10 secondes de gain aux 400 mètres

Publié le 19/11/2009
Article réservé aux abonnés

LES CHEETAHS, les lames ultradynamiques d’Oscar Pistorius, avaient été l’an dernier au centre d’une polémique : elles avaient tout d’abord valu au sprinteur sud-africain d’être écarté de la sélection olympique pour les jeux de 2008, le tribunal d’arbitrage du sport de Lausanne (TAS) jugeant qu’elles l’avantageaient par rapport aux coureurs non amputés de sa catégorie. En appel, la juridiction lui avait finalement permis de concourir pour les présélections, mais le Sud-Africain avait réalisé des temps insuffisants pour se qualifier, à plus de 2 secondes des meilleurs mondiaux.

À l’époque, relèvent deux chercheurs américains spécialisés en physiologie appliquée et biomécanique, Peter Weyand (Université méthodiste de Dallas) et Matthew Bundle (université du Wyoming), les décisions du TAS n’étaient pas appuyées sur des expérimentations. Celles que les deux chercheurs présentent dans le « Journal of Applied Phyosology » (19 novembre) concluent que les Cheetahs confèrent bien un avantage compétitif, avec un gain de l’ordre de 15 à 30 % par rapport aux performances réalisées par les coureurs valides de même niveau. À sa vitesse maximale, Oscar Pistorius repositionnerait ses membres 15,7 % plus vite que les six derniers détenteurs du record du monde des 100 mètres. Et le sprinteur aurait besoin de 20 % de force en moins qu’un coureur valide pour atteindre la même performance que lui.

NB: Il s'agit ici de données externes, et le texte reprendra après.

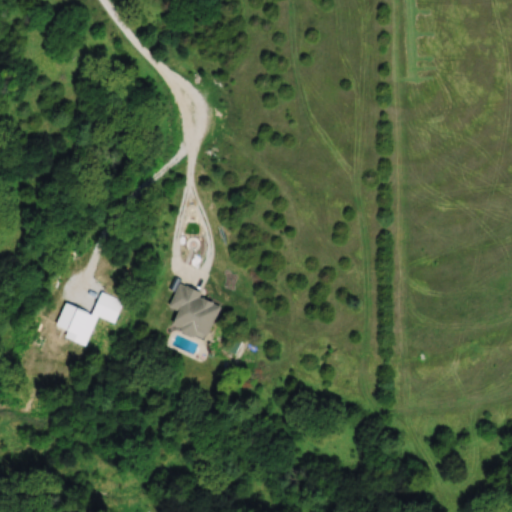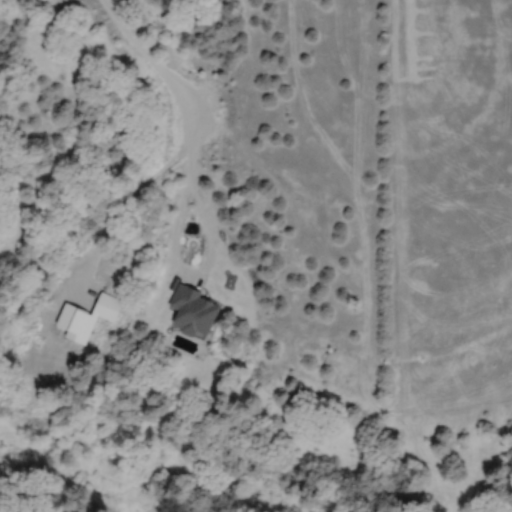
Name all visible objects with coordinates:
road: (198, 126)
road: (123, 199)
building: (188, 308)
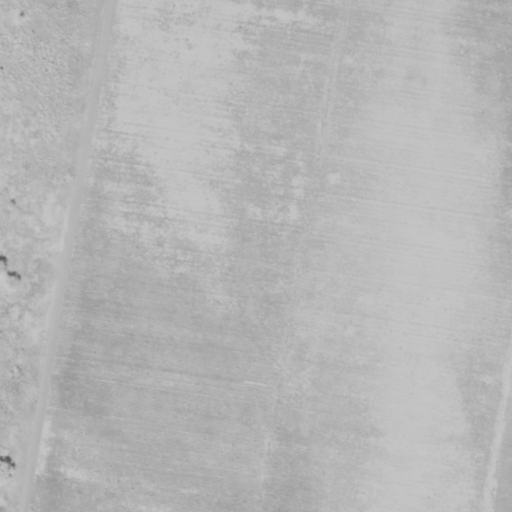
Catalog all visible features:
road: (53, 256)
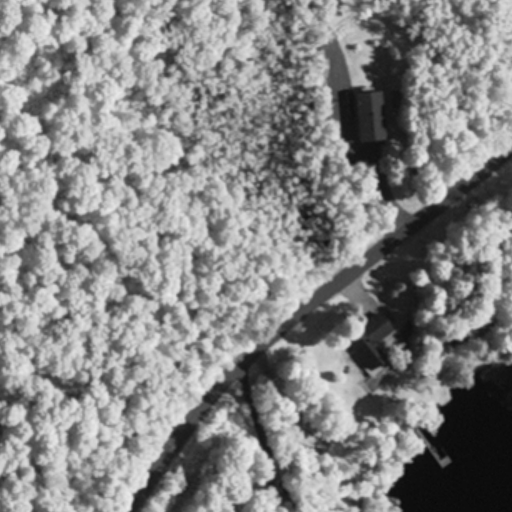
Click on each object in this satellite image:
building: (373, 118)
road: (299, 314)
building: (375, 344)
road: (262, 443)
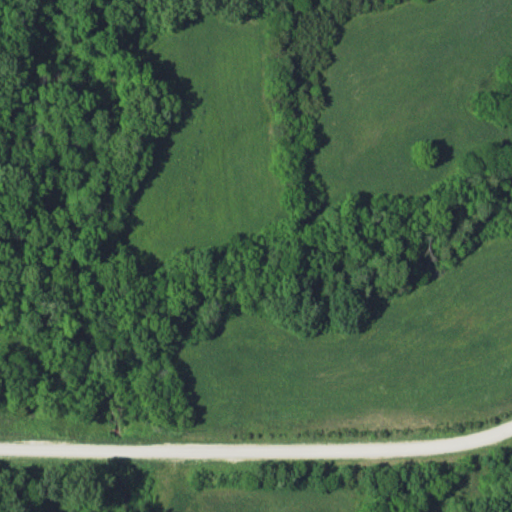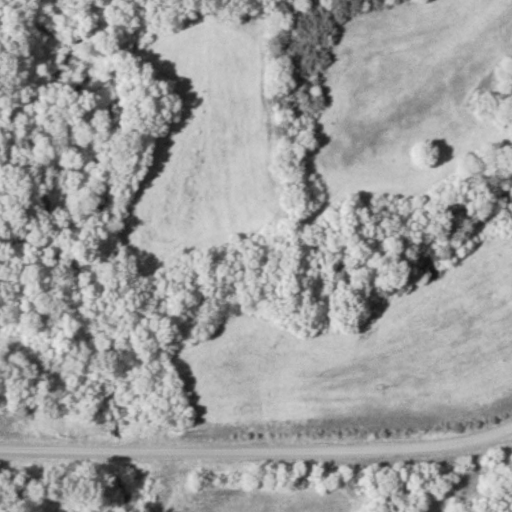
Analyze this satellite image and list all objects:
road: (258, 452)
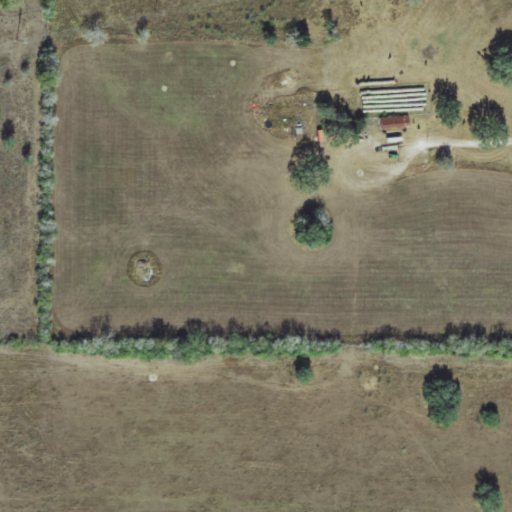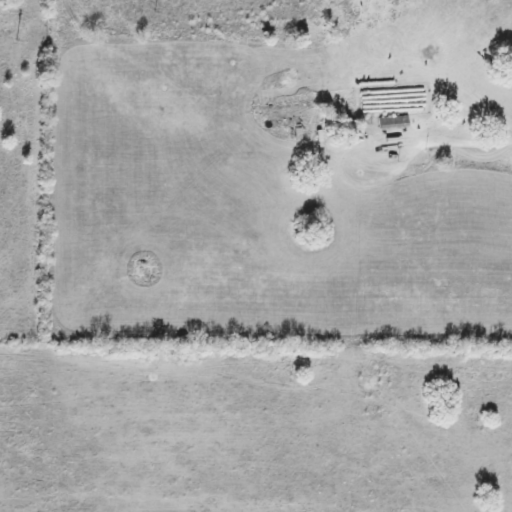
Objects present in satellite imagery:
building: (392, 120)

Tout en exprimant leur admiration pour la motivation unique dont témoigne Pistorius et en saluant ses ambitions de concourir avec des champions valides, les auteurs écrivent que l’examen des données scientifiques établit que « ses lames lui procurent un avantage majeur ». Voilà qui pourrait compromettre ses nouvelles velléités pour participer aux Jeux de 2012, à Londres.

Le débat scientifique n’est peut-être pas définitivement clos. En France, le Dr Dominique Pailler, médecin fédéral national de la fédération Handisport, reconnaît que « les qualités dynamiques des lames en fibre de carbone assurent des performances remarquables et peuvent être, à ce titre, considérées comme un facteur de victoire » mais estime que « leurs effets sont contrebalancés par le fait que le pied humain multiplie par 2,5 la force d’impact lors de l’appui au sol, tandis que la meilleure des prothèses la restitue tout juste, la multipliant au mieux par le facteur 1 ». De fait, les piètres temps réalisés par Pistorius lors des présélections de Pékin vont à l’encontre des conclusions de l’étude américaine.